So I've been wondering for a while why the Windows build was extremely slow at some things, and since adding proper grass to some of the maps, loading on Windows became an interminable process so something needed to be done. I googled a bit, and what did I find? This. For those of you who didn't immediately click on that link and read it, the short version is that Microsoft's STL implementation in Visual C++ blows. Hard. Admittedly the post is referring to the 2005 version and I'm using 2008, but since my symptoms match exactly (80% CPU wasted in RtlReAllocateHeap), I have to assume that they haven't fixed it. And yes, I've already disabled _SECURE_SCL (don't get me started on the idiocy of enabling that in release builds).
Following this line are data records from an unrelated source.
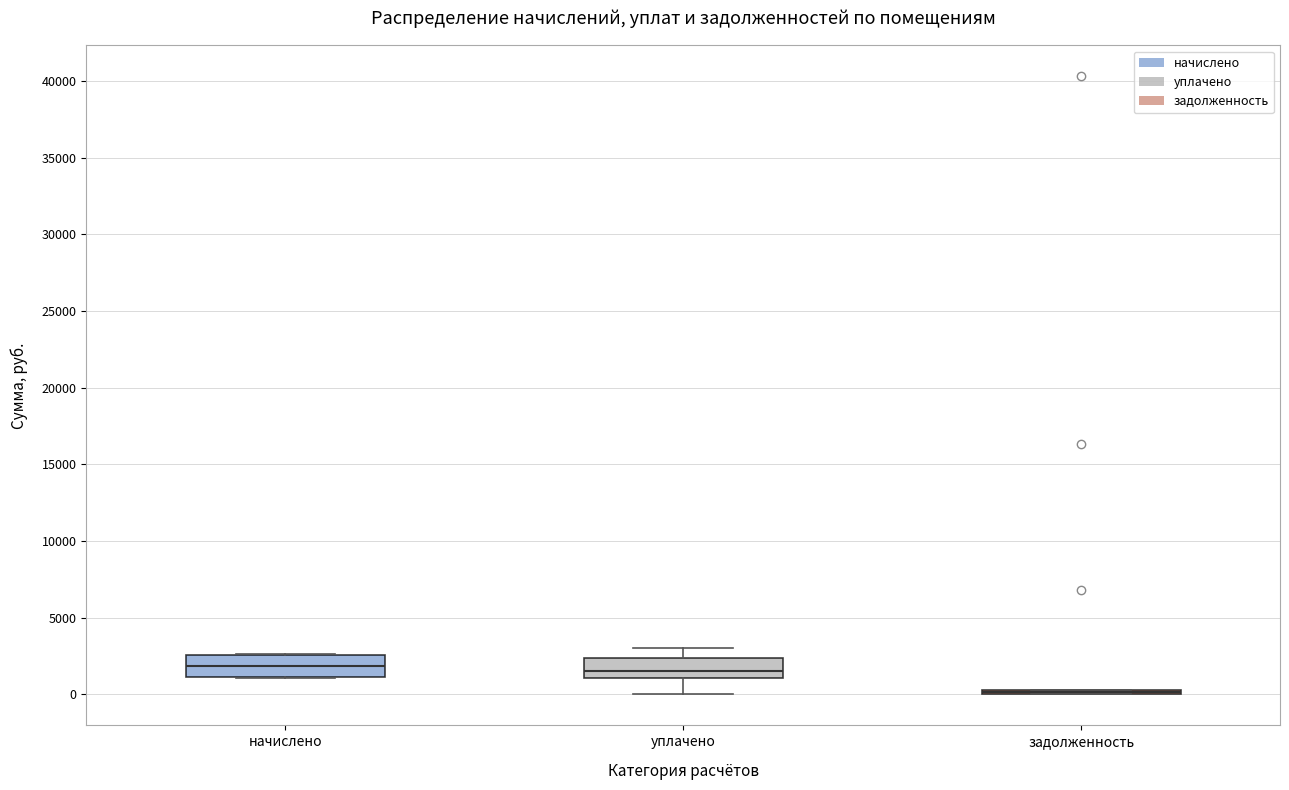

Where is the upper edge of the box for уплачено on the y-axis? The values are not printed on the chart, so give them approximately, as read against the axis.

2500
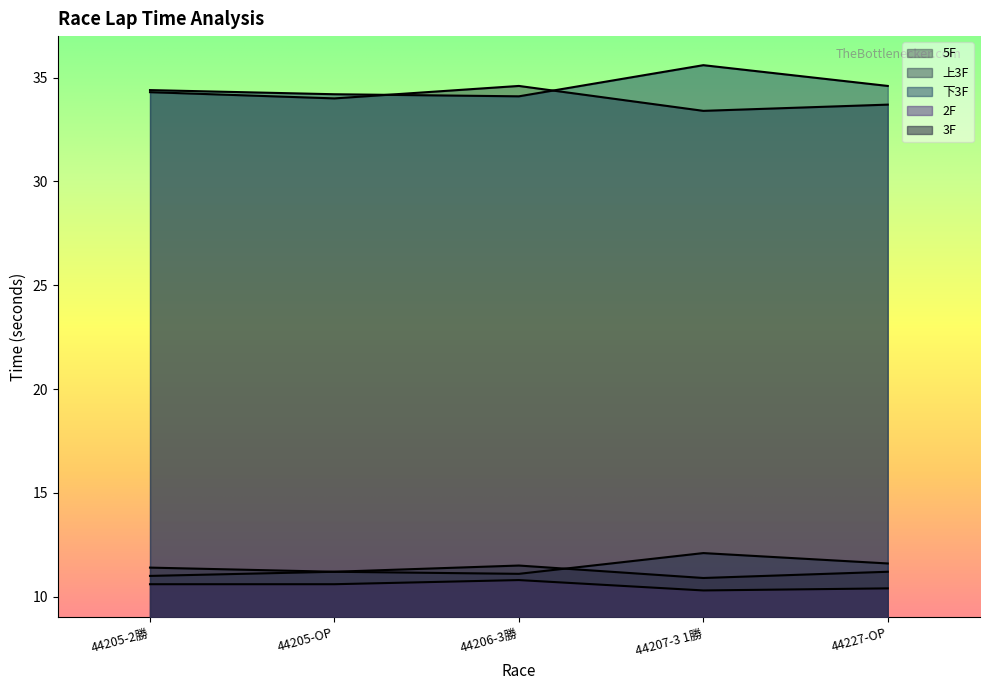

What is the value of the 上3F point at the 1st from the left?

34.3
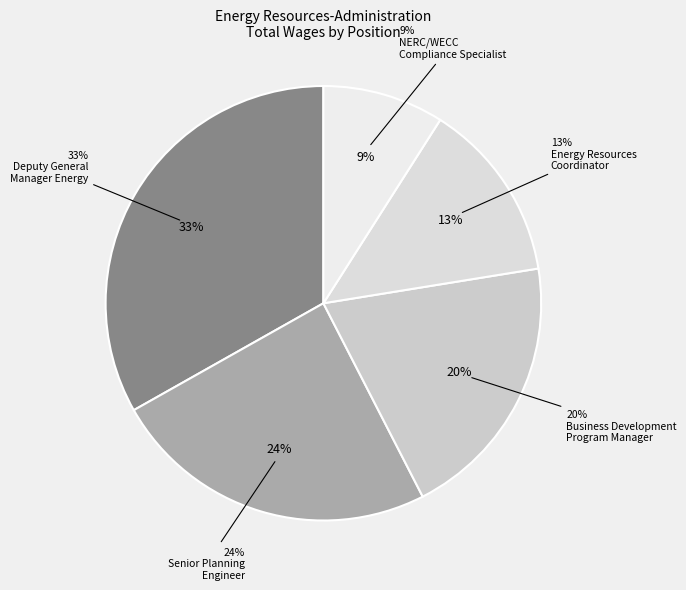

Is there a majority slice in this chart?

No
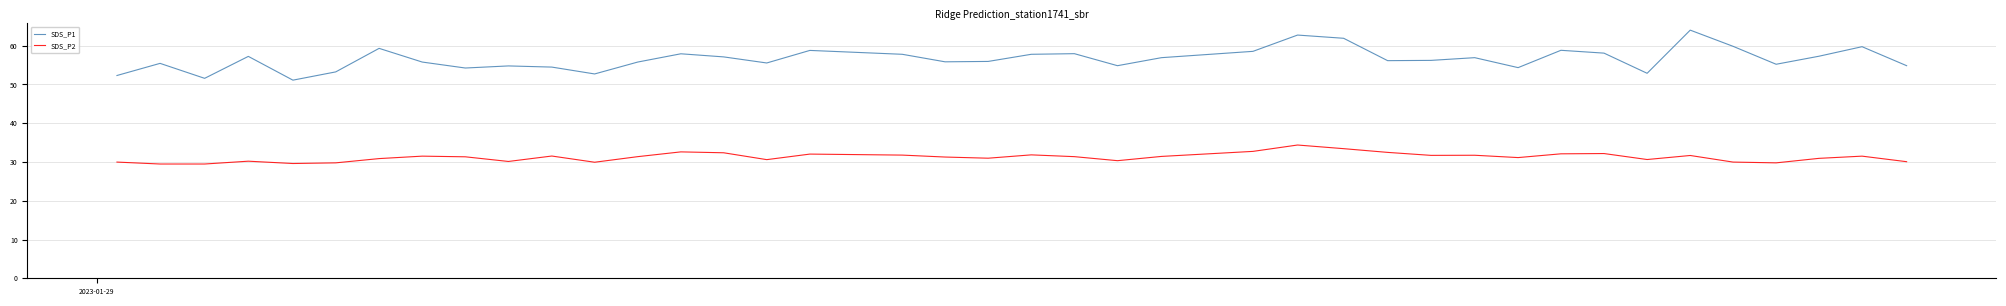

Rank the series by their maximum value, from lowest to highest.

SDS_P2, SDS_P1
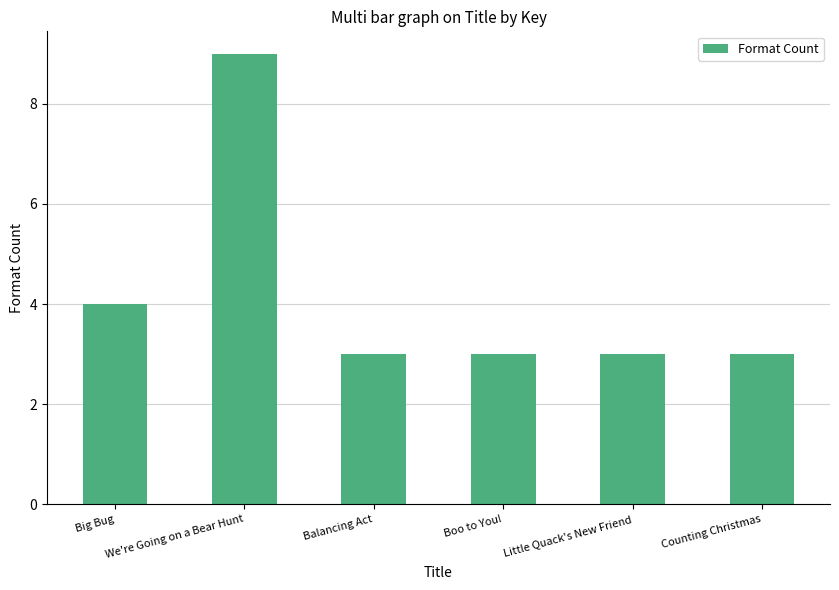

How many bars are there in total?

6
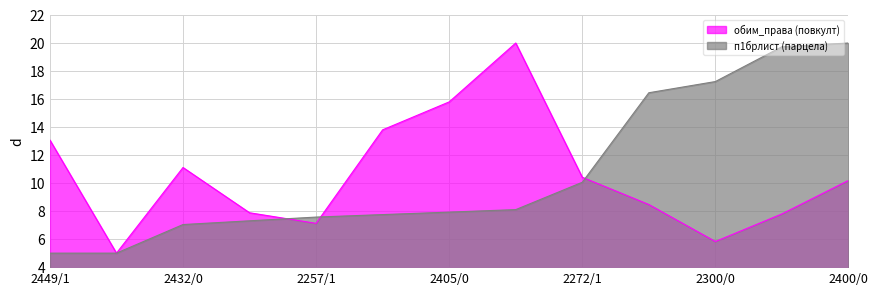

What is the smallest value displayed?

5.0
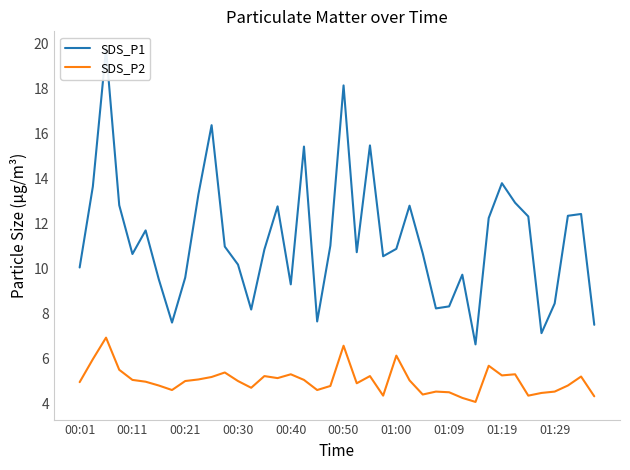

In SDS_P2, how many points are lower than both neighbors (excluding endpoints)?

10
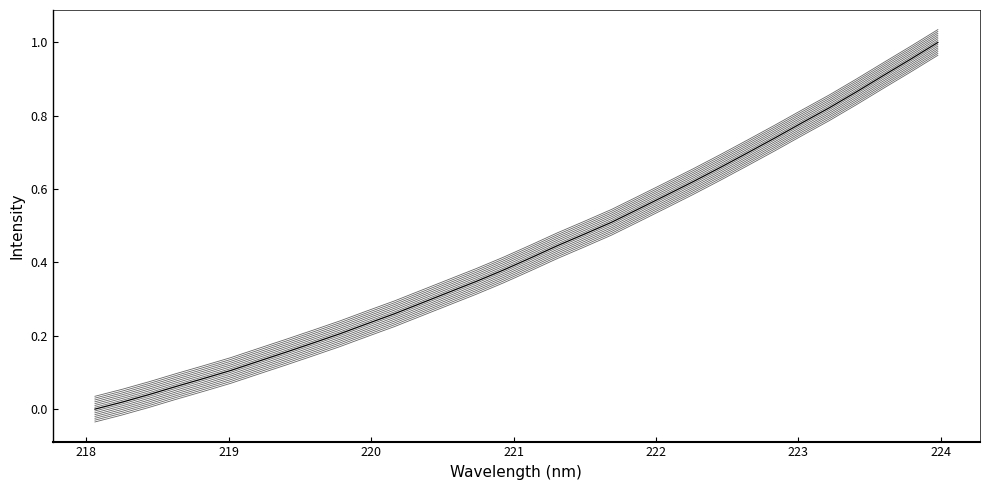

Is this an area chart (filled region under the line)?

No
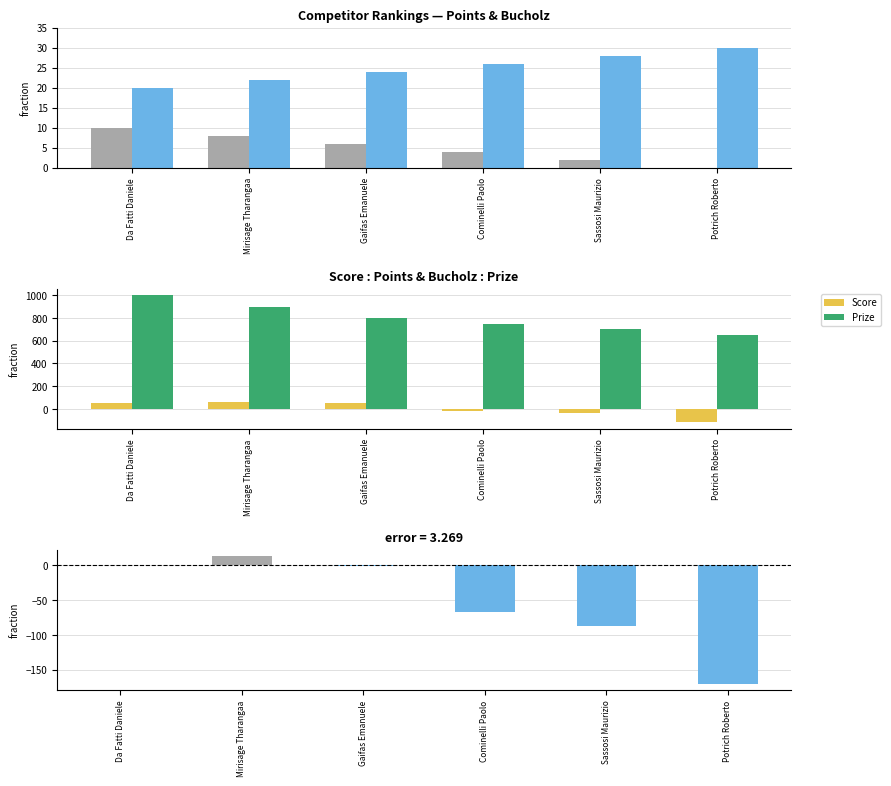

What is the lowest value of the Bucholz series?

20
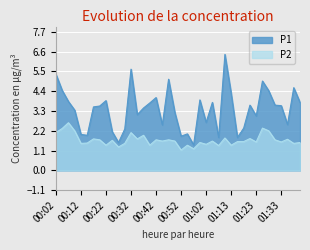

Reading right to left, extract all data points from this chart.

P1: 3.8	4.6	2.5	3.6	3.6	4.4	5.0	3.0	3.6	2.4	1.8	4.3	6.5	1.8	3.8	2.7	3.9	1.4	2.0	1.9	3.2	5.1	2.5	4.0	3.8	3.5	3.1	5.6	2.3	1.6	2.1	3.9	3.6	3.5	1.9	2.0	3.4	3.8	4.5	5.3
P2: 1.6	1.5	1.7	1.6	1.7	2.2	2.4	1.6	1.8	1.6	1.6	1.4	1.8	1.4	1.6	1.4	1.6	1.2	1.4	1.1	1.6	1.7	1.6	1.7	1.4	1.9	1.8	2.1	1.5	1.3	1.7	1.4	1.7	1.8	1.5	1.5	2.2	2.6	2.3	2.1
My two options at this point are ditching the MS STL implementation and using something like STLPort, which seems like a solid STL from what I read, or just ditching Visual Studio altogether and using MinGW. The latter is looking like the more attractive of the two since STLPort seems to have a fairly involved installation method, and with Code::Blocks I think I can probably get back up and running with MinGW with relatively little effort on my part. In retrospect I should have just used that in the first place, but I wasn't familiar with it at the time and I had heard such good things about Visual Studio so I had to try it. My mistake.
Anyway, it's nice to know that, like death and taxes, Microsoft can always be counted on to disappoint. I don't care how good your IDE is if your compiler is, for my purposes anyway, broken.